One of the biggest challenges in developing solutions for medical image diagnosis is the lack of efficient open-source annotation tools which have the ability to manage and label large-scale datasets. Thus, the Medical Imaging Department, Vingroup Big Data Institute (VinBigdata) decided to release VinDr Lab – our DICOM annotation tool into the open-source.
For the development of Artificial Intelligence (AI) applications, data is the key factor. To be clean and valuable for algorithms, the data needs to be labeled and annotated by humans.
In fact, there are many open source software available for labeling data of natural images, speeches, and documents. However, there is no open-source annotation tool that allows label management and assignment for large-scale medical datasets.
VinDr Lab is an open-source software for managing and labeling medical image data. Developed by VinBigdata, the software aims at eliminating difficulties that engineers and organizations face in the process of building medical Artificial Intelligence-based solutions. Users can completely customize the source code to serve their own purposes.
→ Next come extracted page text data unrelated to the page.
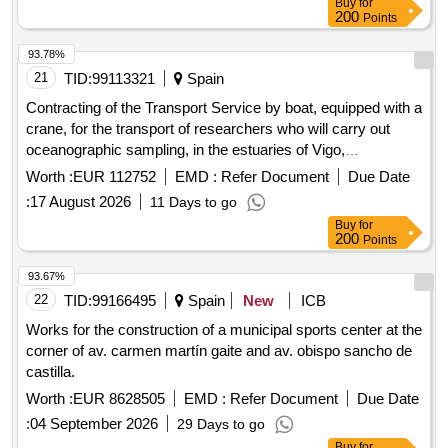
Buy
for
200
Points
93.78%
21
TID:
99113321
Spain
Contracting of the Transport Service by boat, equipped with a
crane, for the transport of researchers who will carry out
oceanographic sampling, in the estuaries of Vigo,
Pontevedra, Arousa, Muros-Noia, by simplified open
Worth :
EUR 112752
EMD :
Refer Document
Due Date
procedure, for the Public Company of Galician Agricultural
:
17 August 2026
11 Days to go
Services, SA (SEAGA, SA)
Buy
for
200
Points
93.67%
22
TID:
99166495
Spain
New
ICB
Works for the construction of a municipal sports center at the
corner of av. carmen martín gaite and av. obispo sancho de
castilla.
Worth :
EUR 8628505
EMD :
Refer Document
Due Date
:
04 September 2026
29 Days to go
Buy
for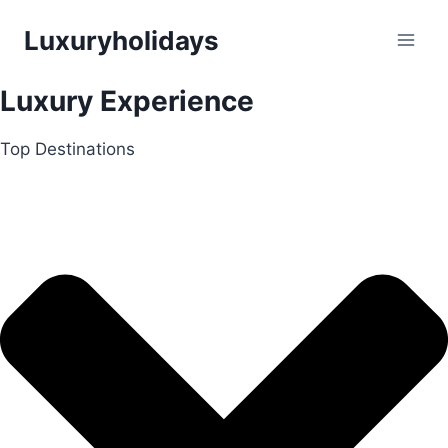
Skip
Luxuryholidays
to
content
Luxury Experience
Top Destinations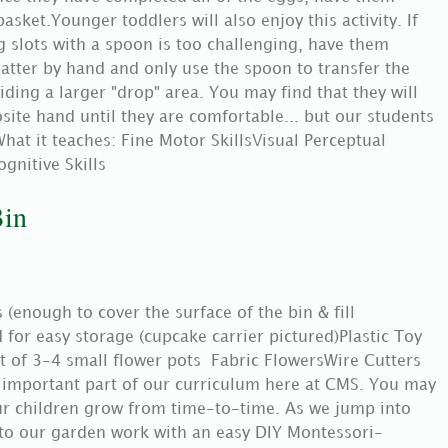
asket.Younger toddlers will also enjoy this activity. If
g slots with a spoon is too challenging, have them
latter by hand and only use the spoon to transfer the
ding a larger "drop" area. You may find that they will
site hand until they are comfortable... but our students
hat it teaches: Fine Motor SkillsVisual Perceptual
ognitive Skills
Bin
(enough to cover the surface of the bin & fill
d for easy storage (cupcake carrier pictured)Plastic Toy
 of 3-4 small flower pots Fabric FlowersWire Cutters
 important part of our curriculum here at CMS. You may
ur children grow from time-to-time. As we jump into
 to our garden work with an easy DIY Montessori-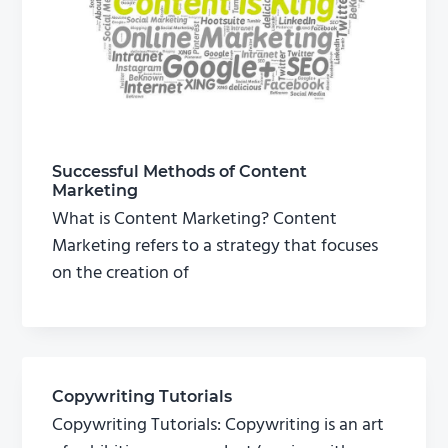
Successful Methods of Content
Marketing
What is Content Marketing? Content
Marketing refers to a strategy that focuses
on the creation of
Copywriting Tutorials
Copywriting Tutorials: Copywriting is an art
Currently VinDr Lab is supporting to label X-ray images of lungs, breasts and bones. The annotation features for CT and MRI images are under development and expected to release in the near future. Sharing open source code on Github, VinDr Lab developers hope for technology community support and contribution to gradually upgrade the solution.
1, Project management
2, Label management
3, Advanced annotation tools
4, Task management
Main github project as well as member projects have instruction file (README.md) for user reference.